>> begin

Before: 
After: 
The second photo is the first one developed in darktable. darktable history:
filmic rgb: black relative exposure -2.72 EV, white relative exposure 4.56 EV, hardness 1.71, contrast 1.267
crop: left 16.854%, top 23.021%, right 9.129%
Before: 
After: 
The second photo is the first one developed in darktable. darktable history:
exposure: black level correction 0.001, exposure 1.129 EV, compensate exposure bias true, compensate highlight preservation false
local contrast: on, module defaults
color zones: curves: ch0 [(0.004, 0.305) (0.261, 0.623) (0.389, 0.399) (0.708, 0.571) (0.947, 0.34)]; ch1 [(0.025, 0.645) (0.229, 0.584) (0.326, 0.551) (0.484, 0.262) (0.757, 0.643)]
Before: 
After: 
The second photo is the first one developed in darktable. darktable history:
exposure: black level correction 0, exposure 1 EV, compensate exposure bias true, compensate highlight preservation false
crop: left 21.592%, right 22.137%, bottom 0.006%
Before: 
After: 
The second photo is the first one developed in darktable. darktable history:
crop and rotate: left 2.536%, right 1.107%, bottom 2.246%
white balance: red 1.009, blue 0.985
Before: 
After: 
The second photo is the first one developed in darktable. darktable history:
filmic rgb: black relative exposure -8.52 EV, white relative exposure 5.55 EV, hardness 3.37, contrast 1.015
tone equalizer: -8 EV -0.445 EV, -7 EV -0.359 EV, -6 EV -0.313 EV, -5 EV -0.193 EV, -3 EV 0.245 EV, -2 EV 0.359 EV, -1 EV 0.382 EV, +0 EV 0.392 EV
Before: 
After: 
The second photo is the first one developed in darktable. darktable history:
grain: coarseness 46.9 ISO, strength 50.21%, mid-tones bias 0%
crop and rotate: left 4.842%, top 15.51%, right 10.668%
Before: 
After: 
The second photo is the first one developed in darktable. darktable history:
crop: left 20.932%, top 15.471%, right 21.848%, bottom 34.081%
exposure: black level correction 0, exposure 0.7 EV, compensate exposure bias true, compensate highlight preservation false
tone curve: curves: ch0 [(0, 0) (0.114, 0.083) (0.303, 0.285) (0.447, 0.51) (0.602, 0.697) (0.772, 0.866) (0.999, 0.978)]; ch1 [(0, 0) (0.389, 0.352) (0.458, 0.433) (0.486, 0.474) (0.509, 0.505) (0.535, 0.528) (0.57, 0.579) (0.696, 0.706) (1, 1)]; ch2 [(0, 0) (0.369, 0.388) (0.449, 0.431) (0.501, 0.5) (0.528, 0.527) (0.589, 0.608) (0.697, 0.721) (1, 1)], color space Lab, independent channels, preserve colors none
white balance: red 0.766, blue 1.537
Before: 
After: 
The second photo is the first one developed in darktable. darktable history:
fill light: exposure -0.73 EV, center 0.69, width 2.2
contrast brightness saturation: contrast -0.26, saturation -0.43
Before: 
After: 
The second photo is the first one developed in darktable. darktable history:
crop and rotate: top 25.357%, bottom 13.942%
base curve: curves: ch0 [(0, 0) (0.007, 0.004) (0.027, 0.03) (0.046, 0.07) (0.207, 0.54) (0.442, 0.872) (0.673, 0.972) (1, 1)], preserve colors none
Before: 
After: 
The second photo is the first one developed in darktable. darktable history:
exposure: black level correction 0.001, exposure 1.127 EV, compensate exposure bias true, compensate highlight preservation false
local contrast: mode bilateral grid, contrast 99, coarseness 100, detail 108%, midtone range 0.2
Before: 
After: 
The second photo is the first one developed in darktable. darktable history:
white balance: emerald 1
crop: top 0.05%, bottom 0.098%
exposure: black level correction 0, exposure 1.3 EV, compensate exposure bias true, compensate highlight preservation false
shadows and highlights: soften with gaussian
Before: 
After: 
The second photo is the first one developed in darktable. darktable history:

>> end

▶ DIRECTIONS
Rewrite all of the records above, changing "developed" to "processed" wherever it occurs and leaving every other word unaltered.

▶ OUTPUT
Before: 
After: 
The second photo is the first one processed in darktable. darktable history:
filmic rgb: black relative exposure -2.72 EV, white relative exposure 4.56 EV, hardness 1.71, contrast 1.267
crop: left 16.854%, top 23.021%, right 9.129%
Before: 
After: 
The second photo is the first one processed in darktable. darktable history:
exposure: black level correction 0.001, exposure 1.129 EV, compensate exposure bias true, compensate highlight preservation false
local contrast: on, module defaults
color zones: curves: ch0 [(0.004, 0.305) (0.261, 0.623) (0.389, 0.399) (0.708, 0.571) (0.947, 0.34)]; ch1 [(0.025, 0.645) (0.229, 0.584) (0.326, 0.551) (0.484, 0.262) (0.757, 0.643)]
Before: 
After: 
The second photo is the first one processed in darktable. darktable history:
exposure: black level correction 0, exposure 1 EV, compensate exposure bias true, compensate highlight preservation false
crop: left 21.592%, right 22.137%, bottom 0.006%
Before: 
After: 
The second photo is the first one processed in darktable. darktable history:
crop and rotate: left 2.536%, right 1.107%, bottom 2.246%
white balance: red 1.009, blue 0.985
Before: 
After: 
The second photo is the first one processed in darktable. darktable history:
filmic rgb: black relative exposure -8.52 EV, white relative exposure 5.55 EV, hardness 3.37, contrast 1.015
tone equalizer: -8 EV -0.445 EV, -7 EV -0.359 EV, -6 EV -0.313 EV, -5 EV -0.193 EV, -3 EV 0.245 EV, -2 EV 0.359 EV, -1 EV 0.382 EV, +0 EV 0.392 EV
Before: 
After: 
The second photo is the first one processed in darktable. darktable history:
grain: coarseness 46.9 ISO, strength 50.21%, mid-tones bias 0%
crop and rotate: left 4.842%, top 15.51%, right 10.668%
Before: 
After: 
The second photo is the first one processed in darktable. darktable history:
crop: left 20.932%, top 15.471%, right 21.848%, bottom 34.081%
exposure: black level correction 0, exposure 0.7 EV, compensate exposure bias true, compensate highlight preservation false
tone curve: curves: ch0 [(0, 0) (0.114, 0.083) (0.303, 0.285) (0.447, 0.51) (0.602, 0.697) (0.772, 0.866) (0.999, 0.978)]; ch1 [(0, 0) (0.389, 0.352) (0.458, 0.433) (0.486, 0.474) (0.509, 0.505) (0.535, 0.528) (0.57, 0.579) (0.696, 0.706) (1, 1)]; ch2 [(0, 0) (0.369, 0.388) (0.449, 0.431) (0.501, 0.5) (0.528, 0.527) (0.589, 0.608) (0.697, 0.721) (1, 1)], color space Lab, independent channels, preserve colors none
white balance: red 0.766, blue 1.537
Before: 
After: 
The second photo is the first one processed in darktable. darktable history:
fill light: exposure -0.73 EV, center 0.69, width 2.2
contrast brightness saturation: contrast -0.26, saturation -0.43
Before: 
After: 
The second photo is the first one processed in darktable. darktable history:
crop and rotate: top 25.357%, bottom 13.942%
base curve: curves: ch0 [(0, 0) (0.007, 0.004) (0.027, 0.03) (0.046, 0.07) (0.207, 0.54) (0.442, 0.872) (0.673, 0.972) (1, 1)], preserve colors none
Before: 
After: 
The second photo is the first one processed in darktable. darktable history:
exposure: black level correction 0.001, exposure 1.127 EV, compensate exposure bias true, compensate highlight preservation false
local contrast: mode bilateral grid, contrast 99, coarseness 100, detail 108%, midtone range 0.2
Before: 
After: 
The second photo is the first one processed in darktable. darktable history:
white balance: emerald 1
crop: top 0.05%, bottom 0.098%
exposure: black level correction 0, exposure 1.3 EV, compensate exposure bias true, compensate highlight preservation false
shadows and highlights: soften with gaussian
Before: 
After: 
The second photo is the first one processed in darktable. darktable history:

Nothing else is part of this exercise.